Recorded data
"""
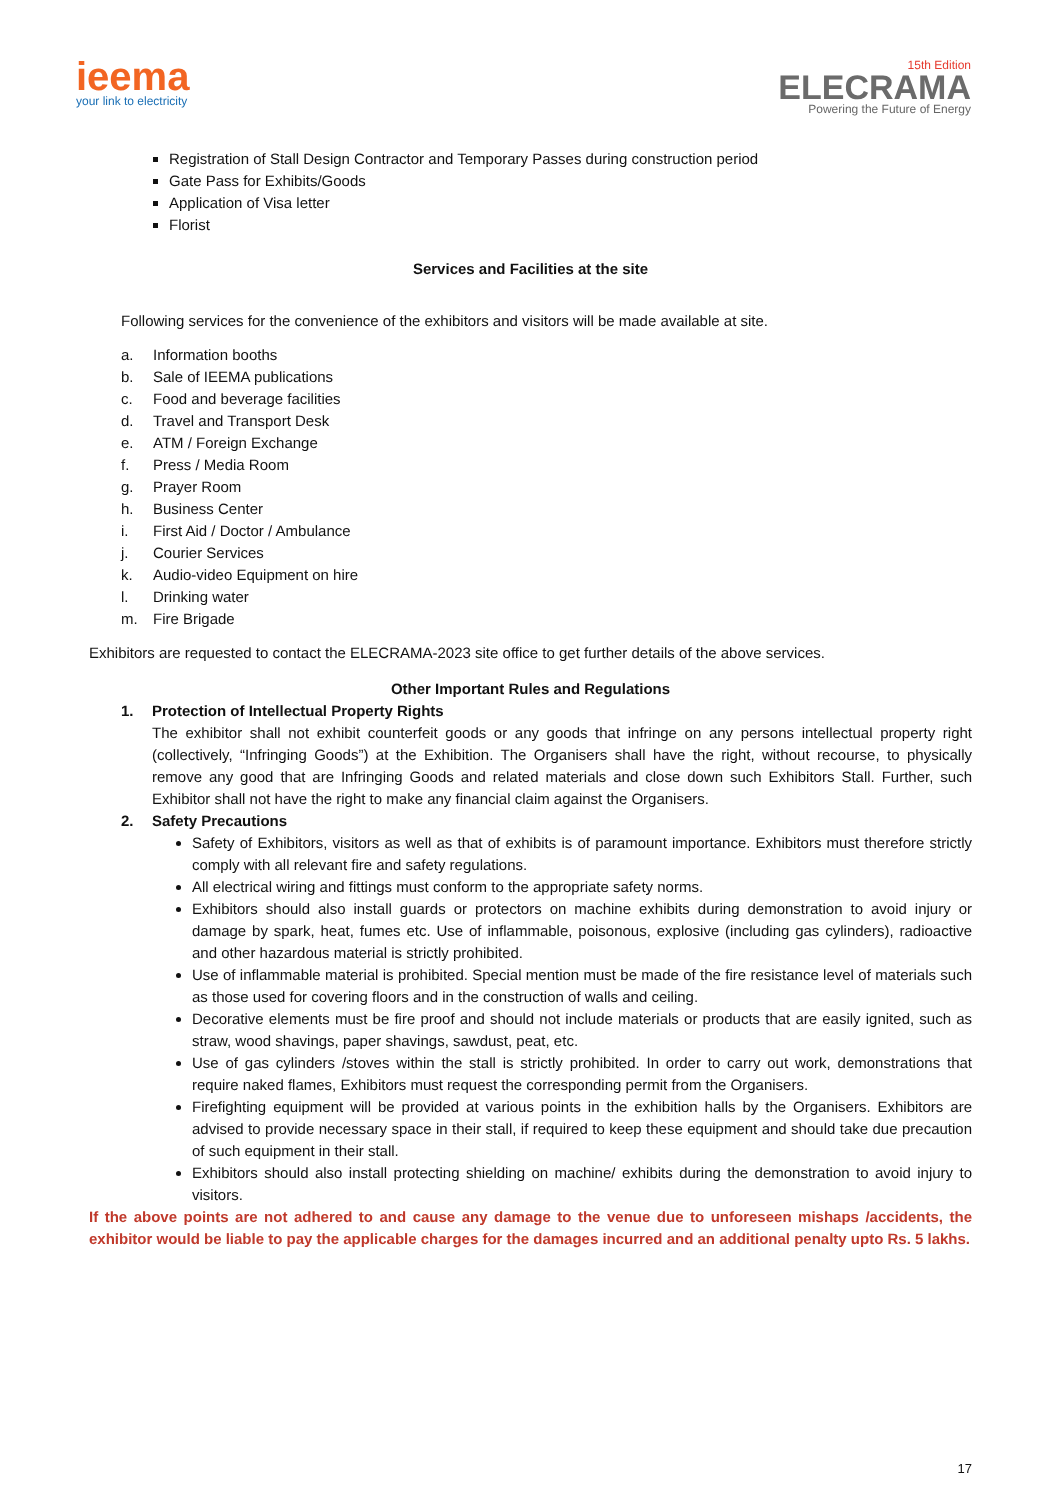ieema
your link to electricity
15th Edition
ELECRAMA
Powering the Future of Energy
Registration of Stall Design Contractor and Temporary Passes during construction period
Gate Pass for Exhibits/Goods
Application of Visa letter
Florist
Services and Facilities at the site
Following services for the convenience of the exhibitors and visitors will be made available at site.
a. Information booths
b. Sale of IEEMA publications
c. Food and beverage facilities
d. Travel and Transport Desk
e. ATM / Foreign Exchange
f. Press / Media Room
g. Prayer Room
h. Business Center
i. First Aid / Doctor / Ambulance
j. Courier Services
k. Audio-video Equipment on hire
l. Drinking water
m. Fire Brigade
Exhibitors are requested to contact the ELECRAMA-2023 site office to get further details of the above services.
Other Important Rules and Regulations
1. Protection of Intellectual Property Rights
The exhibitor shall not exhibit counterfeit goods or any goods that infringe on any persons intellectual property right (collectively, “Infringing Goods”) at the Exhibition. The Organisers shall have the right, without recourse, to physically remove any good that are Infringing Goods and related materials and close down such Exhibitors Stall. Further, such Exhibitor shall not have the right to make any financial claim against the Organisers.
2. Safety Precautions
Safety of Exhibitors, visitors as well as that of exhibits is of paramount importance. Exhibitors must therefore strictly comply with all relevant fire and safety regulations.
All electrical wiring and fittings must conform to the appropriate safety norms.
Exhibitors should also install guards or protectors on machine exhibits during demonstration to avoid injury or damage by spark, heat, fumes etc. Use of inflammable, poisonous, explosive (including gas cylinders), radioactive and other hazardous material is strictly prohibited.
Use of inflammable material is prohibited. Special mention must be made of the fire resistance level of materials such as those used for covering floors and in the construction of walls and ceiling.
Decorative elements must be fire proof and should not include materials or products that are easily ignited, such as straw, wood shavings, paper shavings, sawdust, peat, etc.
Use of gas cylinders /stoves within the stall is strictly prohibited. In order to carry out work, demonstrations that require naked flames, Exhibitors must request the corresponding permit from the Organisers.
Firefighting equipment will be provided at various points in the exhibition halls by the Organisers. Exhibitors are advised to provide necessary space in their stall, if required to keep these equipment and should take due precaution of such equipment in their stall.
Exhibitors should also install protecting shielding on machine/ exhibits during the demonstration to avoid injury to visitors.
If the above points are not adhered to and cause any damage to the venue due to unforeseen mishaps /accidents, the exhibitor would be liable to pay the applicable charges for the damages incurred and an additional penalty upto Rs. 5 lakhs.
17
"""
▶ [What you need to do]
Looking at the entries above, determine how many lines contain the word "ELECRAMA" and state only that number.

▶ [Expected answer]
2